### [Given passage]
- Opening Delimiter -

They're not logistic, this is a species of nonsense claim that irks me even more than claiming "capabilities gains are exponential, singularity 2026!"; it actually includes the exponential-gains claim and then tries to tack on epicycles to preempt the lack of singularities.

Remember, a logistic curve is an exponential (so, roughly, a process whose outputs feed its growth, the classic example being population growth, where more population makes more population) with a carrying capacity (the classic example is again population, where you need to eat to be able to reproduce).

Singularity 2026 is open and honest, wearing its heart on its sleeve. It's a much more respectable wrong position.

- Closing Delimiter -

### [Data under study]
- Opening Delimiter -

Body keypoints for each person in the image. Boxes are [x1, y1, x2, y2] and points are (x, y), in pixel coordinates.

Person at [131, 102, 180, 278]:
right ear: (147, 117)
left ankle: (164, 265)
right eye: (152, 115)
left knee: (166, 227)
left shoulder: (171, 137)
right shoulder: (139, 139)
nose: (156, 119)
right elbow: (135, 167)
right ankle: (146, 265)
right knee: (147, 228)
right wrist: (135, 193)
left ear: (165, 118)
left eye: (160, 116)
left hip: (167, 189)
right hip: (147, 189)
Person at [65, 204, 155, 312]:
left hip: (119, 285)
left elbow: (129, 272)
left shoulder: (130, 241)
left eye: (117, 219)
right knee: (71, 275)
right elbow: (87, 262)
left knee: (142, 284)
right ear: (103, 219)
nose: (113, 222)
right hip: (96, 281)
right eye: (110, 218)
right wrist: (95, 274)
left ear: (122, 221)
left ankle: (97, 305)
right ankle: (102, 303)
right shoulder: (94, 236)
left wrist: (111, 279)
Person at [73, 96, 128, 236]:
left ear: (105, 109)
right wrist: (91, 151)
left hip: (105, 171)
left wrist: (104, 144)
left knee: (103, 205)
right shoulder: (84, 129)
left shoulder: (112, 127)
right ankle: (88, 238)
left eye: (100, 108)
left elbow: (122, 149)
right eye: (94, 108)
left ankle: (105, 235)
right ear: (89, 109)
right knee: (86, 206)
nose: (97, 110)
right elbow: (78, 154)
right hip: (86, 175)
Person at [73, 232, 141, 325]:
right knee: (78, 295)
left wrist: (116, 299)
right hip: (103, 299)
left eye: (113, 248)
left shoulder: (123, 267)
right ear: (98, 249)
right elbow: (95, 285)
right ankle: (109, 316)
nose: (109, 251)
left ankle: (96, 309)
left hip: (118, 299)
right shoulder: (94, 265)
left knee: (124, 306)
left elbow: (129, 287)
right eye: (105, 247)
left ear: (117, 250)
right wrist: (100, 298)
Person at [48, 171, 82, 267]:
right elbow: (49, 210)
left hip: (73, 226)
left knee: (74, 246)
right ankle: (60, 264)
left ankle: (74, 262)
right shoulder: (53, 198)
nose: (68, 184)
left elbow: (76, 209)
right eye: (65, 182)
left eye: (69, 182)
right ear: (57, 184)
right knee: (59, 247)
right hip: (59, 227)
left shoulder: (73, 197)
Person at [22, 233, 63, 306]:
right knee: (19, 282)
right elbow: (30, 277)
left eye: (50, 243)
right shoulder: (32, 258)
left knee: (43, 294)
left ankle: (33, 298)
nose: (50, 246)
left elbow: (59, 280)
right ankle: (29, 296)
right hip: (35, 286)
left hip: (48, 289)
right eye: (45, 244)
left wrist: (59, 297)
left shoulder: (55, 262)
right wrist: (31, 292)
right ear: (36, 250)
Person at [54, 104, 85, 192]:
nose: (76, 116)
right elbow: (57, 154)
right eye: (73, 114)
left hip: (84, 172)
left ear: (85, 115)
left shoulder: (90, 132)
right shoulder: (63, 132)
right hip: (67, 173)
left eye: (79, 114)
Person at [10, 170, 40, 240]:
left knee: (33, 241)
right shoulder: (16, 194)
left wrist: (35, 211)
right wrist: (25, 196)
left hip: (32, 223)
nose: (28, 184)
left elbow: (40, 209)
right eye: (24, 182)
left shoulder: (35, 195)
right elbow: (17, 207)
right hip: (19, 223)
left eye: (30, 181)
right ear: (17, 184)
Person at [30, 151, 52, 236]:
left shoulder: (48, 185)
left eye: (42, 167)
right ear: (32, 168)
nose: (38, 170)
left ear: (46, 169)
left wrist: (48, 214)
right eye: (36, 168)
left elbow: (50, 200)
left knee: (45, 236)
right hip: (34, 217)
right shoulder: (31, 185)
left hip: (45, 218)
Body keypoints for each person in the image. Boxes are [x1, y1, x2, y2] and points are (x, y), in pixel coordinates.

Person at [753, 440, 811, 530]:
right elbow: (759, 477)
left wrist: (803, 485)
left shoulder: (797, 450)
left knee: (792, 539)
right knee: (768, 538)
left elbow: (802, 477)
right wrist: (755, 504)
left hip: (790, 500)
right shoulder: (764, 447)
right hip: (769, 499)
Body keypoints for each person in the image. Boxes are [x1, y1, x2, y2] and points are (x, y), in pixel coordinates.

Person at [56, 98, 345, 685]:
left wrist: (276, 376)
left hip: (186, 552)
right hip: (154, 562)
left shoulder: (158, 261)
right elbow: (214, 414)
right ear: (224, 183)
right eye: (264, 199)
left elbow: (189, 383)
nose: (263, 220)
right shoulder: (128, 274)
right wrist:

- Closing Delimiter -

### [List of tasks]
(a) In the logistic-curve passage, what is the classic example of a process whose outputs feed its growth?
(b) Please transcribe the logistic-curve passage starting at "They're not logistic, this" and ending at "able to reproduce).".
Answer from the logistic-curve passage alone.

### [Answers to the exercises]
(a) Population growth, where more population makes more population.

(b)
They're not logistic, this is a species of nonsense claim that irks me even more than claiming "capabilities gains are exponential, singularity 2026!"; it actually includes the exponential-gains claim and then tries to tack on epicycles to preempt the lack of singularities.

Remember, a logistic curve is an exponential (so, roughly, a process whose outputs feed its growth, the classic example being population growth, where more population makes more population) with a carrying capacity (the classic example is again population, where you need to eat to be able to reproduce).